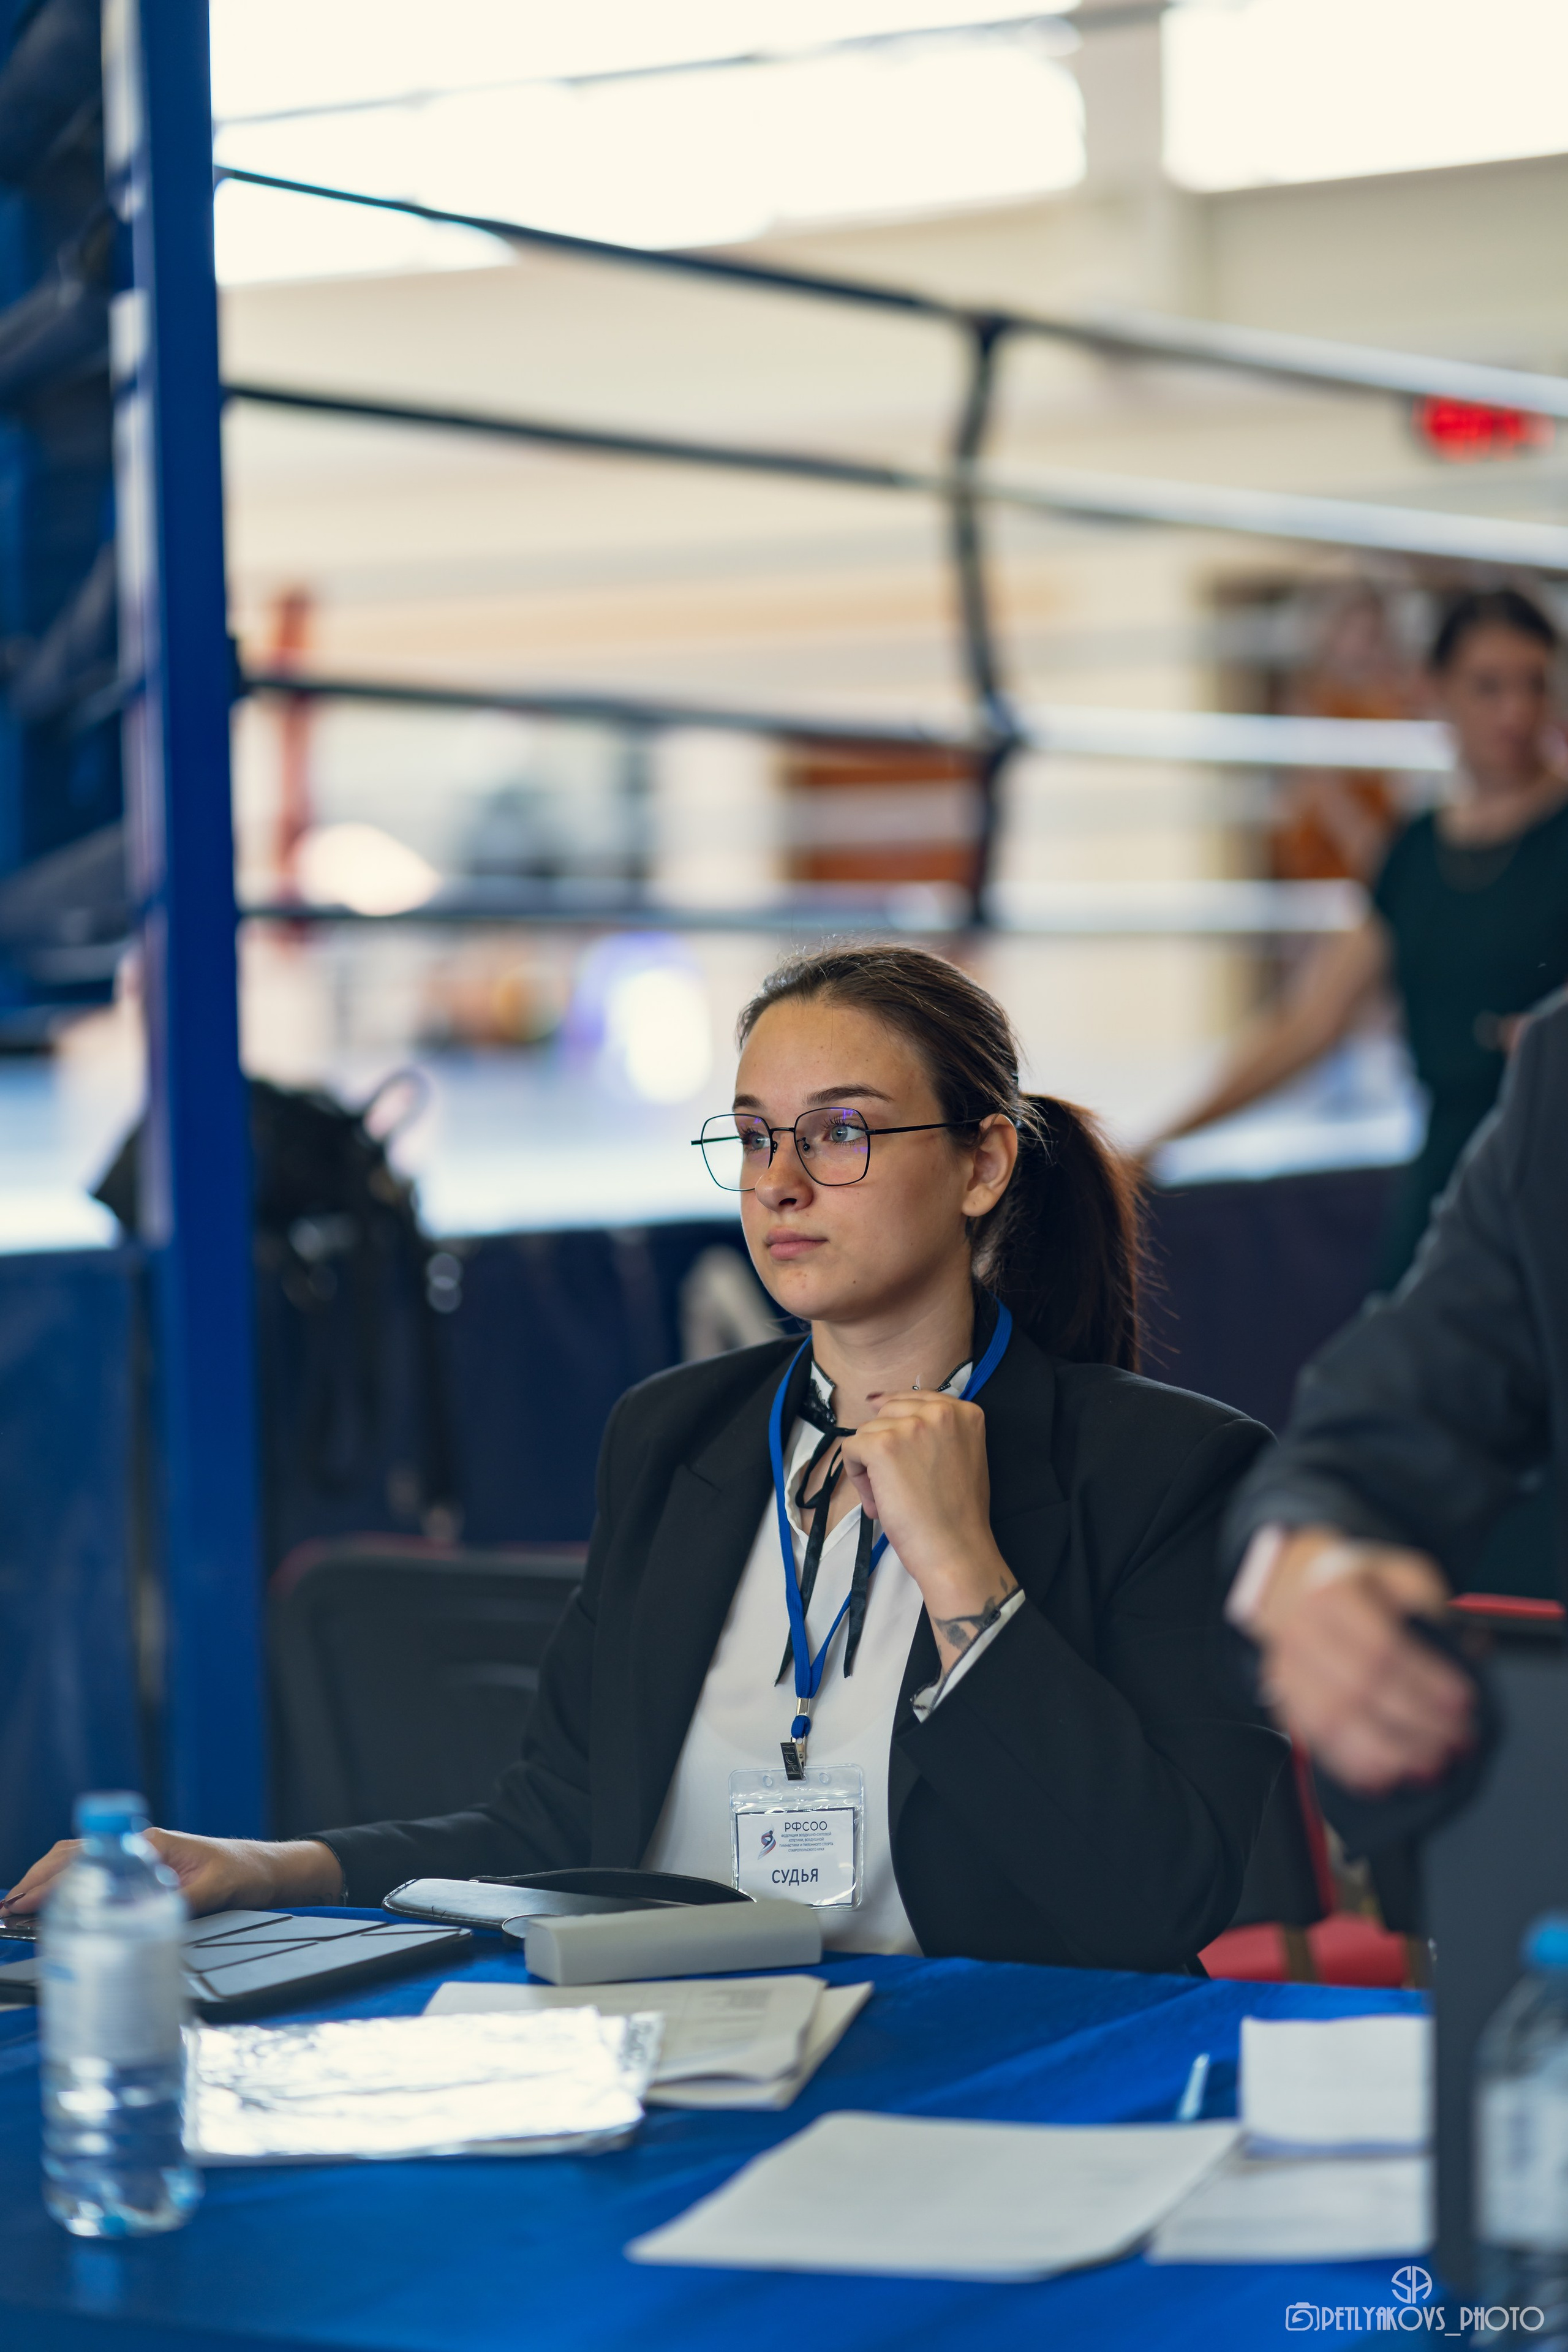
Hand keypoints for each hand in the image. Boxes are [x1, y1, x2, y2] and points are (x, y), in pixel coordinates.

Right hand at [2, 1832, 343, 1920]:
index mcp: (148, 1844)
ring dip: (47, 1883)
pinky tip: (52, 1906)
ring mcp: (137, 1858)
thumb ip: (176, 1902)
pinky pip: (95, 1874)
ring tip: (17, 1909)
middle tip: (8, 1912)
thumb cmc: (241, 1874)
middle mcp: (137, 1847)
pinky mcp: (141, 1872)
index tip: (24, 1901)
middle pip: (73, 1856)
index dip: (51, 1879)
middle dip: (36, 1882)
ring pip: (79, 1863)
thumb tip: (136, 1917)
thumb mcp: (211, 1891)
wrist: (264, 1870)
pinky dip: (67, 1886)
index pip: (87, 1855)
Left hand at [838, 1390, 1016, 1673]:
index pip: (915, 1399)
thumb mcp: (962, 1456)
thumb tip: (877, 1401)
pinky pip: (851, 1449)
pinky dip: (856, 1477)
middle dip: (884, 1444)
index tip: (895, 1450)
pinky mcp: (883, 1445)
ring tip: (890, 1499)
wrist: (955, 1549)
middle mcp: (941, 1411)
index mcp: (966, 1412)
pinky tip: (878, 1502)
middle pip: (888, 1412)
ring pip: (867, 1433)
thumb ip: (934, 1430)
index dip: (897, 1424)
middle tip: (897, 1483)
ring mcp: (911, 1426)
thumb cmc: (958, 1514)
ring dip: (870, 1466)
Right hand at [1250, 1529, 1473, 1792]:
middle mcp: (1301, 1631)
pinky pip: (1314, 1741)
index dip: (1426, 1681)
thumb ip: (1436, 1609)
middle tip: (1457, 1738)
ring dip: (1387, 1751)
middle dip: (1415, 1722)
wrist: (1299, 1588)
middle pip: (1359, 1688)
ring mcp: (1285, 1668)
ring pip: (1332, 1721)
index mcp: (1333, 1593)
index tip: (1464, 1703)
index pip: (1382, 1645)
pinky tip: (1387, 1777)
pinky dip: (1351, 1765)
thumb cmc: (1361, 1586)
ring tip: (1430, 1765)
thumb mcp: (1403, 1575)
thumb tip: (1471, 1651)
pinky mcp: (1281, 1699)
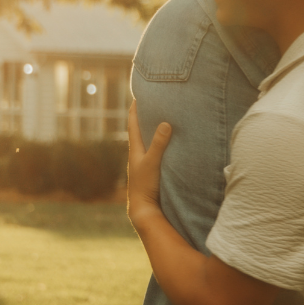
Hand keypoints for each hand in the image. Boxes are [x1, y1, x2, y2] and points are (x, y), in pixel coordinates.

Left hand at [127, 100, 171, 232]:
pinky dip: (160, 144)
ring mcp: (145, 163)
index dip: (135, 109)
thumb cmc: (145, 185)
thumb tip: (165, 123)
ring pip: (148, 142)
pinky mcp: (152, 172)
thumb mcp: (152, 162)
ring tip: (164, 119)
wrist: (143, 209)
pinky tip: (170, 145)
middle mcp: (138, 154)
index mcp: (135, 149)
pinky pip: (156, 152)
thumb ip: (158, 144)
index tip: (139, 94)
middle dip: (146, 116)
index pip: (133, 123)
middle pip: (140, 130)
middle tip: (154, 102)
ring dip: (154, 130)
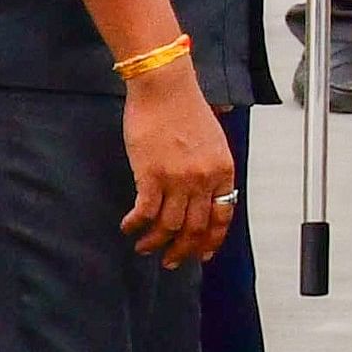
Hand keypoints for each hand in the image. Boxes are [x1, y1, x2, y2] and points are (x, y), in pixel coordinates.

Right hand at [122, 62, 233, 268]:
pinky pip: (145, 212)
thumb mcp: (213, 139)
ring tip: (144, 248)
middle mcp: (204, 179)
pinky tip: (128, 228)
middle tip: (170, 262)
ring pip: (169, 226)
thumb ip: (212, 166)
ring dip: (155, 243)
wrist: (165, 88)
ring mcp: (178, 179)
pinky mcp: (151, 175)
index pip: (223, 216)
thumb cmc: (185, 109)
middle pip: (196, 227)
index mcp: (223, 170)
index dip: (212, 240)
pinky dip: (136, 225)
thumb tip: (208, 188)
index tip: (202, 255)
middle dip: (182, 250)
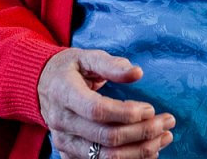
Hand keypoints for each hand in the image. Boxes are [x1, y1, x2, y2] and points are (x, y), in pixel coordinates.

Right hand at [38, 48, 174, 158]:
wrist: (39, 85)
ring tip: (164, 137)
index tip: (150, 108)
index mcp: (64, 93)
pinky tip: (148, 151)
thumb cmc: (69, 69)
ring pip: (106, 157)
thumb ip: (111, 64)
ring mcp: (64, 142)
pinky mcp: (69, 154)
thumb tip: (137, 73)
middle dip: (142, 132)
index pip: (97, 110)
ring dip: (140, 151)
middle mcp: (61, 122)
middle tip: (167, 122)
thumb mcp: (86, 57)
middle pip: (106, 137)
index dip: (126, 113)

PROBLEM STATEMENT
With the pictures removed, return all the entries exactly.

WORKED SOLUTION
Hand keypoints for each hand in the image. Boxes are [x1, y1, x2, y2] and points are (x, y), in pixel coordinates.

Right hand at [2, 1832, 343, 1920]:
index mcp: (148, 1844)
ring dip: (47, 1883)
pinky tip: (52, 1906)
ring mcp: (137, 1858)
thumb ip: (176, 1902)
pinky pip: (95, 1874)
ring tip: (17, 1909)
middle tip: (8, 1912)
thumb cmc: (241, 1874)
middle mcp: (137, 1847)
pinky mcp: (141, 1872)
index tip: (24, 1901)
middle pip: (73, 1856)
index dip: (51, 1879)
middle dip: (36, 1882)
ring pip: (79, 1863)
thumb tip: (136, 1917)
thumb mcp: (211, 1891)
wrist: (264, 1870)
pinky dip: (67, 1886)
index pip: (87, 1855)
Left hand at [838, 1390, 1016, 1673]:
index pip: (915, 1399)
thumb mcp: (962, 1456)
thumb tip: (877, 1401)
pinky pip: (851, 1449)
pinky dip: (856, 1477)
middle dip: (884, 1444)
index tip: (895, 1450)
pinky mcp: (883, 1445)
ring tip: (890, 1499)
wrist: (955, 1549)
middle mcp: (941, 1411)
index mcp: (966, 1412)
pinky tip: (878, 1502)
middle pip: (888, 1412)
ring pip: (867, 1433)
thumb ip: (934, 1430)
index dip: (897, 1424)
middle tip: (897, 1483)
ring mcp: (911, 1426)
thumb cmc: (958, 1514)
ring dip: (870, 1466)
Right hand at [1250, 1529, 1473, 1792]:
middle mcp: (1301, 1631)
pinky pip: (1314, 1741)
index dip: (1426, 1681)
thumb ip: (1436, 1609)
middle tip: (1457, 1738)
ring dip: (1387, 1751)
middle dip: (1415, 1722)
wrist: (1299, 1588)
middle pip: (1359, 1688)
ring mcp: (1285, 1668)
ring pip: (1332, 1721)
index mcp: (1333, 1593)
index tip: (1464, 1703)
index pip: (1382, 1645)
pinky tip: (1387, 1777)
pinky dip: (1351, 1765)
thumb cmc: (1361, 1586)
ring tip: (1430, 1765)
thumb mcp: (1403, 1575)
thumb tip: (1471, 1651)
pinky mcp: (1281, 1699)
Hand keypoints for each hand in the image. Boxes are [x1, y1, x2, y2] and points are (x, y), in pixel coordinates.

Left hand at [127, 100, 171, 232]:
pinky dip: (160, 144)
ring mcp: (145, 163)
index dip: (135, 109)
thumb cmc: (145, 185)
thumb tip: (165, 123)
ring pip: (148, 142)
pinky mcp: (152, 172)
thumb mcp: (152, 162)
ring tip: (164, 119)
wrist: (143, 209)
pinky tip: (170, 145)
middle mcp: (138, 154)
index mcp: (135, 149)
pinky pip: (156, 152)
thumb ip: (158, 144)
index tip: (139, 94)
middle dip: (146, 116)
index pip: (133, 123)
middle pip: (140, 130)
middle tip: (154, 102)
ring dip: (154, 130)
Hand keypoints for each hand in the image. Boxes are [x1, y1, x2, y2] and points are (x, y), in pixel coordinates.

Right hand at [122, 62, 233, 268]:
pinky pip: (145, 212)
thumb mcp: (213, 139)
ring tip: (144, 248)
middle mcp: (204, 179)
pinky tip: (128, 228)
middle tip: (170, 262)
ring pip: (169, 226)
thumb ip: (212, 166)
ring dip: (155, 243)
wrist: (165, 88)
ring mcp: (178, 179)
pinky mcp: (151, 175)
index pip: (223, 216)
thumb cmc: (185, 109)
middle pip: (196, 227)
index mcp: (223, 170)
index dip: (212, 240)
pinky dip: (136, 225)
thumb tip: (208, 188)
index tip: (202, 255)
middle dip: (182, 250)
Hand keypoints for each hand in the image. Boxes are [x1, y1, x2, y2] and points are (x, y), in pixel coordinates.

Right hand at [38, 48, 174, 158]:
wrist: (39, 85)
ring tip: (164, 137)
index tip: (150, 108)
index mcp: (64, 93)
pinky tip: (148, 151)
thumb cmc: (69, 69)
ring pip: (106, 157)
thumb ip: (111, 64)
ring mcp: (64, 142)
pinky mcp: (69, 154)
thumb tip: (137, 73)
middle dip: (142, 132)
index pip: (97, 110)
ring dip: (140, 151)
middle mcp: (61, 122)
middle tip: (167, 122)
thumb mcp: (86, 57)
middle pip: (106, 137)
index dip: (126, 113)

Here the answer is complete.